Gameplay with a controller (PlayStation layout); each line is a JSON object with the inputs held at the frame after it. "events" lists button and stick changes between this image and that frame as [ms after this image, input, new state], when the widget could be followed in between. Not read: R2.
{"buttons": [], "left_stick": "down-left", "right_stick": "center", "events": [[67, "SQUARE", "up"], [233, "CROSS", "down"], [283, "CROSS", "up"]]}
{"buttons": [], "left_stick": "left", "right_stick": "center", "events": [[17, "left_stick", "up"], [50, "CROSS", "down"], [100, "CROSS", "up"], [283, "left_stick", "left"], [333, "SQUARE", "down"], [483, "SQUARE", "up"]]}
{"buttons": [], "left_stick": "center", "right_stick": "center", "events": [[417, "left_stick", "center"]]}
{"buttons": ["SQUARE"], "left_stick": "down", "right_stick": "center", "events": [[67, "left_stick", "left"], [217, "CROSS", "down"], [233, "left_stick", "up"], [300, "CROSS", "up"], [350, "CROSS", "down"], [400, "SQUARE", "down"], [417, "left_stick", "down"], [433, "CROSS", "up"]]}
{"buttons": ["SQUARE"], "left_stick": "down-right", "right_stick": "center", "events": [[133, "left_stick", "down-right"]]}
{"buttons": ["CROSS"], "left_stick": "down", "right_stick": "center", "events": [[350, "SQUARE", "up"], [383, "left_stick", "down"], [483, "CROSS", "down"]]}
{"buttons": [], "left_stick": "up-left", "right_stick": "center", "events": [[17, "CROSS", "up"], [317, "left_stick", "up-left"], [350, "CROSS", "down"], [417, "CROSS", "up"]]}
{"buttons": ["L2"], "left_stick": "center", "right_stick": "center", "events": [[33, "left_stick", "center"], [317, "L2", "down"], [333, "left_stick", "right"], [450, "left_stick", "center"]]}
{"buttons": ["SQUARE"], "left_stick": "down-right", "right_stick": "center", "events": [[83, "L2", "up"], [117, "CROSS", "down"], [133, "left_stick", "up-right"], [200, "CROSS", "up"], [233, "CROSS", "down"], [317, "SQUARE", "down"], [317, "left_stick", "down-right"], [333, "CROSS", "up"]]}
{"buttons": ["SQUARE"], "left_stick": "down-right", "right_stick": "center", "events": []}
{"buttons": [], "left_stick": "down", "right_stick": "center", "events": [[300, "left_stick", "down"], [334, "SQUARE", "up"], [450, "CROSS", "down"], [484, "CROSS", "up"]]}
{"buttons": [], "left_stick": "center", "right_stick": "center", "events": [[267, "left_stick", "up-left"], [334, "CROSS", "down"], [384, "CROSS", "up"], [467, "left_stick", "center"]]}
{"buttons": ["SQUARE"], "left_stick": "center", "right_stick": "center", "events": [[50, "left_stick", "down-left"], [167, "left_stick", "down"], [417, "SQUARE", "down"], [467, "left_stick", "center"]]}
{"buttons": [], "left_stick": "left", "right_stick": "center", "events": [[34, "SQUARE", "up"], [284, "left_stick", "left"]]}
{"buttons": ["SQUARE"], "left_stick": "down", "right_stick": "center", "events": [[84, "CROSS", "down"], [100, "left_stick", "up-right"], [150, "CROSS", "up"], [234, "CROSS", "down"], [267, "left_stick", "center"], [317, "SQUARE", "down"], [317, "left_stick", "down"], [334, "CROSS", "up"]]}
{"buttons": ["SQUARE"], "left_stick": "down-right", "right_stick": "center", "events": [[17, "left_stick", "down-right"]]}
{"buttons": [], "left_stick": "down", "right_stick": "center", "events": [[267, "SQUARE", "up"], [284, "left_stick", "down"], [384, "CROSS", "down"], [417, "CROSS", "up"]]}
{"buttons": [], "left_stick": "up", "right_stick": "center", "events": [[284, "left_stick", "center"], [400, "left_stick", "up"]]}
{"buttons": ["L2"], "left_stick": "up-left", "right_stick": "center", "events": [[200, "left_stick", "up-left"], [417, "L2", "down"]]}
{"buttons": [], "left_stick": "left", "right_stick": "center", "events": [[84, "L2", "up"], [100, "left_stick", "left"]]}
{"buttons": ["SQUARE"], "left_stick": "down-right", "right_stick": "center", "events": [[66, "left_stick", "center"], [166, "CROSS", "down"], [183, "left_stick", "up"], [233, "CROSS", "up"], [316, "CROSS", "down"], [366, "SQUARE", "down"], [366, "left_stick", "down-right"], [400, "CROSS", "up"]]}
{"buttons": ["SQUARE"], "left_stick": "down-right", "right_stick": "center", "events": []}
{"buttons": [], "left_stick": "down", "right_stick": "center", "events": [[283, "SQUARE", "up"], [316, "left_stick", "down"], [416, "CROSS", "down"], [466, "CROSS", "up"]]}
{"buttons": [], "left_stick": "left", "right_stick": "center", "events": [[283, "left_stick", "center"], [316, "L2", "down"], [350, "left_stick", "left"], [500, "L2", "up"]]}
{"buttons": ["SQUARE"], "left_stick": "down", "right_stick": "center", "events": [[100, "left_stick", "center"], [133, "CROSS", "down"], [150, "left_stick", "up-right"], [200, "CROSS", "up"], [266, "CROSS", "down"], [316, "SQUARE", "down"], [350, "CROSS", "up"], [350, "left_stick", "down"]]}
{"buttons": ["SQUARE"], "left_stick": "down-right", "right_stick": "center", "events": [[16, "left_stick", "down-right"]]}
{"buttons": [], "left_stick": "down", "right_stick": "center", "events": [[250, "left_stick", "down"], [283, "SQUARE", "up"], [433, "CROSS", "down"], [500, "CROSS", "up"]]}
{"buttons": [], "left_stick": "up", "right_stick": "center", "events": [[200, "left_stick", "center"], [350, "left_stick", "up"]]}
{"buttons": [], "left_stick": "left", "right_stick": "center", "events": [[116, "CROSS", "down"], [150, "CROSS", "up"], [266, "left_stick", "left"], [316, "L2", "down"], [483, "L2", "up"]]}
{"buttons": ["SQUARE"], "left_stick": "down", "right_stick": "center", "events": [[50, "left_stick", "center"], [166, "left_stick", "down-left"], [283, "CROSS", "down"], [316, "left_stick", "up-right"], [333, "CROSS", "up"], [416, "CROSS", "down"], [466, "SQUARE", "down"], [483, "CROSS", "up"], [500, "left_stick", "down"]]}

━━━━━━━━

TASK REQUIREMENTS:
Each line of the material above should be restated word for word.

PROBLEM SOLUTION:
Gameplay with a controller (PlayStation layout); each line is a JSON object with the inputs held at the frame after it. "events" lists button and stick changes between this image and that frame as [ms after this image, input, new state], when the widget could be followed in between. Not read: R2.
{"buttons": [], "left_stick": "down-left", "right_stick": "center", "events": [[67, "SQUARE", "up"], [233, "CROSS", "down"], [283, "CROSS", "up"]]}
{"buttons": [], "left_stick": "left", "right_stick": "center", "events": [[17, "left_stick", "up"], [50, "CROSS", "down"], [100, "CROSS", "up"], [283, "left_stick", "left"], [333, "SQUARE", "down"], [483, "SQUARE", "up"]]}
{"buttons": [], "left_stick": "center", "right_stick": "center", "events": [[417, "left_stick", "center"]]}
{"buttons": ["SQUARE"], "left_stick": "down", "right_stick": "center", "events": [[67, "left_stick", "left"], [217, "CROSS", "down"], [233, "left_stick", "up"], [300, "CROSS", "up"], [350, "CROSS", "down"], [400, "SQUARE", "down"], [417, "left_stick", "down"], [433, "CROSS", "up"]]}
{"buttons": ["SQUARE"], "left_stick": "down-right", "right_stick": "center", "events": [[133, "left_stick", "down-right"]]}
{"buttons": ["CROSS"], "left_stick": "down", "right_stick": "center", "events": [[350, "SQUARE", "up"], [383, "left_stick", "down"], [483, "CROSS", "down"]]}
{"buttons": [], "left_stick": "up-left", "right_stick": "center", "events": [[17, "CROSS", "up"], [317, "left_stick", "up-left"], [350, "CROSS", "down"], [417, "CROSS", "up"]]}
{"buttons": ["L2"], "left_stick": "center", "right_stick": "center", "events": [[33, "left_stick", "center"], [317, "L2", "down"], [333, "left_stick", "right"], [450, "left_stick", "center"]]}
{"buttons": ["SQUARE"], "left_stick": "down-right", "right_stick": "center", "events": [[83, "L2", "up"], [117, "CROSS", "down"], [133, "left_stick", "up-right"], [200, "CROSS", "up"], [233, "CROSS", "down"], [317, "SQUARE", "down"], [317, "left_stick", "down-right"], [333, "CROSS", "up"]]}
{"buttons": ["SQUARE"], "left_stick": "down-right", "right_stick": "center", "events": []}
{"buttons": [], "left_stick": "down", "right_stick": "center", "events": [[300, "left_stick", "down"], [334, "SQUARE", "up"], [450, "CROSS", "down"], [484, "CROSS", "up"]]}
{"buttons": [], "left_stick": "center", "right_stick": "center", "events": [[267, "left_stick", "up-left"], [334, "CROSS", "down"], [384, "CROSS", "up"], [467, "left_stick", "center"]]}
{"buttons": ["SQUARE"], "left_stick": "center", "right_stick": "center", "events": [[50, "left_stick", "down-left"], [167, "left_stick", "down"], [417, "SQUARE", "down"], [467, "left_stick", "center"]]}
{"buttons": [], "left_stick": "left", "right_stick": "center", "events": [[34, "SQUARE", "up"], [284, "left_stick", "left"]]}
{"buttons": ["SQUARE"], "left_stick": "down", "right_stick": "center", "events": [[84, "CROSS", "down"], [100, "left_stick", "up-right"], [150, "CROSS", "up"], [234, "CROSS", "down"], [267, "left_stick", "center"], [317, "SQUARE", "down"], [317, "left_stick", "down"], [334, "CROSS", "up"]]}
{"buttons": ["SQUARE"], "left_stick": "down-right", "right_stick": "center", "events": [[17, "left_stick", "down-right"]]}
{"buttons": [], "left_stick": "down", "right_stick": "center", "events": [[267, "SQUARE", "up"], [284, "left_stick", "down"], [384, "CROSS", "down"], [417, "CROSS", "up"]]}
{"buttons": [], "left_stick": "up", "right_stick": "center", "events": [[284, "left_stick", "center"], [400, "left_stick", "up"]]}
{"buttons": ["L2"], "left_stick": "up-left", "right_stick": "center", "events": [[200, "left_stick", "up-left"], [417, "L2", "down"]]}
{"buttons": [], "left_stick": "left", "right_stick": "center", "events": [[84, "L2", "up"], [100, "left_stick", "left"]]}
{"buttons": ["SQUARE"], "left_stick": "down-right", "right_stick": "center", "events": [[66, "left_stick", "center"], [166, "CROSS", "down"], [183, "left_stick", "up"], [233, "CROSS", "up"], [316, "CROSS", "down"], [366, "SQUARE", "down"], [366, "left_stick", "down-right"], [400, "CROSS", "up"]]}
{"buttons": ["SQUARE"], "left_stick": "down-right", "right_stick": "center", "events": []}
{"buttons": [], "left_stick": "down", "right_stick": "center", "events": [[283, "SQUARE", "up"], [316, "left_stick", "down"], [416, "CROSS", "down"], [466, "CROSS", "up"]]}
{"buttons": [], "left_stick": "left", "right_stick": "center", "events": [[283, "left_stick", "center"], [316, "L2", "down"], [350, "left_stick", "left"], [500, "L2", "up"]]}
{"buttons": ["SQUARE"], "left_stick": "down", "right_stick": "center", "events": [[100, "left_stick", "center"], [133, "CROSS", "down"], [150, "left_stick", "up-right"], [200, "CROSS", "up"], [266, "CROSS", "down"], [316, "SQUARE", "down"], [350, "CROSS", "up"], [350, "left_stick", "down"]]}
{"buttons": ["SQUARE"], "left_stick": "down-right", "right_stick": "center", "events": [[16, "left_stick", "down-right"]]}
{"buttons": [], "left_stick": "down", "right_stick": "center", "events": [[250, "left_stick", "down"], [283, "SQUARE", "up"], [433, "CROSS", "down"], [500, "CROSS", "up"]]}
{"buttons": [], "left_stick": "up", "right_stick": "center", "events": [[200, "left_stick", "center"], [350, "left_stick", "up"]]}
{"buttons": [], "left_stick": "left", "right_stick": "center", "events": [[116, "CROSS", "down"], [150, "CROSS", "up"], [266, "left_stick", "left"], [316, "L2", "down"], [483, "L2", "up"]]}
{"buttons": ["SQUARE"], "left_stick": "down", "right_stick": "center", "events": [[50, "left_stick", "center"], [166, "left_stick", "down-left"], [283, "CROSS", "down"], [316, "left_stick", "up-right"], [333, "CROSS", "up"], [416, "CROSS", "down"], [466, "SQUARE", "down"], [483, "CROSS", "up"], [500, "left_stick", "down"]]}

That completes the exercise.